What is the response when a patient responds in the affirmative to the firearms question? A lecture about the hazards? A pamphlet? Both?
How about if the patient response is negative? Same result from you?
If not, why?
Surely a statistically significant number of patients will answer untruthfully (illegal firearms, persons in the house with felony convictions). Seems these instances may even be a greater statistical risk.
What about patients that may be considering a firearm, or acquire one in the future? Surely they pose a statistical risk as well?

The point that I failed to make clear was simply why ask the question? If the risk is substantial enough to warrant the attention of the medical profession, then shouldn’t all patients be equally informed of the potential dangers?

At least you are honest that you practice social engineering.

So if you had reason to believe that a client was engaged in a behavior that could result in significant legal difficulties down stream, you’d blow that off if they hadn’t specifically brought it up?

Okay, fine, do those things. However, your doctor should reasonably ask about your risky behaviors, and suggest ways to modify them. For instance - “Oh, heroin! Excellent, don’t forget to use a clean needle, here’s a scrip.”

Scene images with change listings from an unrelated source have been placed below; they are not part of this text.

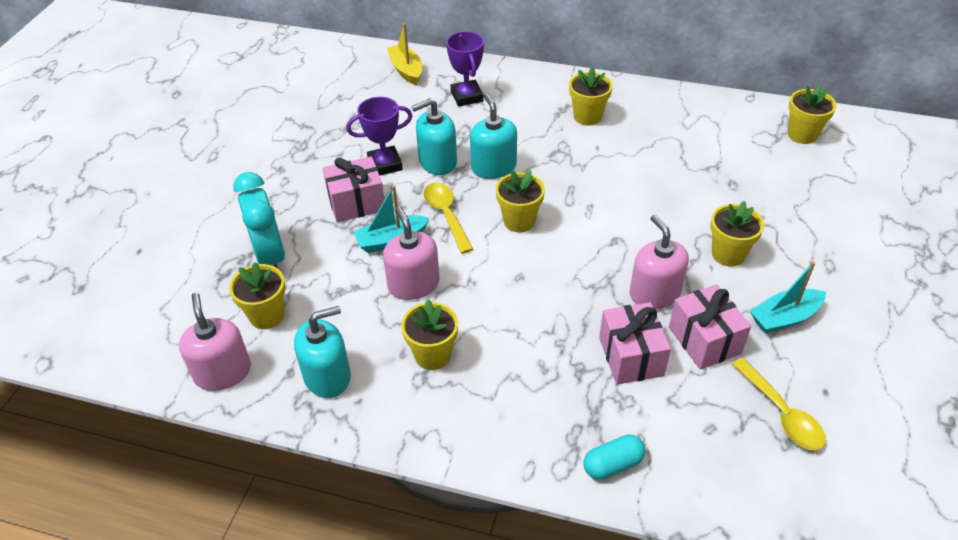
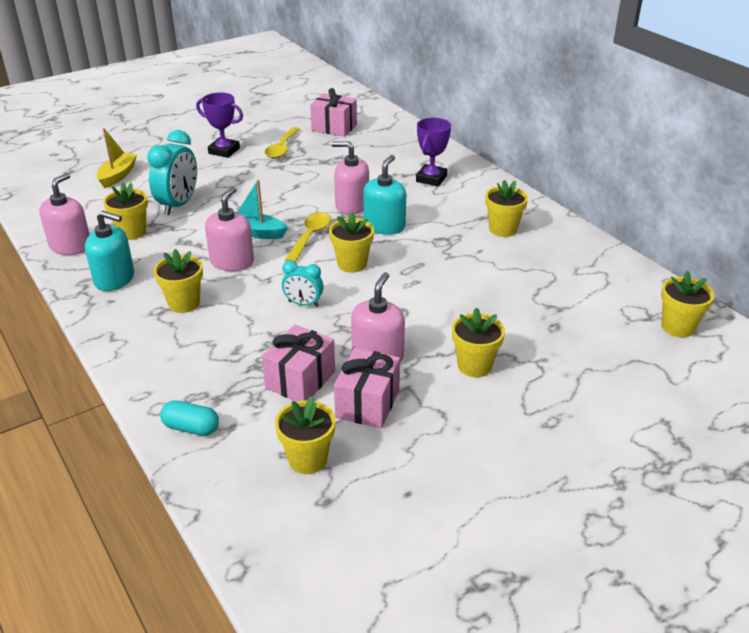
camera: 40 degrees right, 10 degrees down
(356, 203) = (267, 203): pink gift -> pink gift (334, 127)
(385, 164) = (316, 191): purple trophy -> purple trophy (224, 151)
(406, 70) = (413, 147): yellow boat -> yellow boat (118, 176)
(437, 162) = (352, 205): turquoise soap dispenser -> pink soap dispenser
(534, 285) = (303, 304): none -> turquoise clock
(730, 419) = (308, 459): none -> yellow flower pot
(781, 413) = (350, 482): yellow spoon -> yellow spoon (282, 148)
(784, 318) = (453, 429): turquoise boat -> none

Incidentally, as one of the guys who gets hauled out of bed when someone gets drunk and flips his ATV and breaks his neck, you’re not the only person who’s involved in your decisions. Also, the emergency doc who tries to keep you alive when you have your heart attack, who then has you die under his hands as he does CPR - he thinks he has a stake in this. Take a look a Super Kapowzler’s ‘I flunked CPR thread’ - and shit.

That’s bad. Tell him not too.

Does your mechanic ever ask you whether you do highway miles or local miles? Or whether you go off road? Fuck him, off to the big house with him.

Hell, I once had a mechanic tell me to put a bible in my glove box. I should have thrown him in the slammer myself.

Fuck yeah. Social engineering to help people mitigate obvious dangers. Making guns, pools and bicycle riding safer is totally the first step in the socialist agenda. Where is that sarcastic smiley when you need it.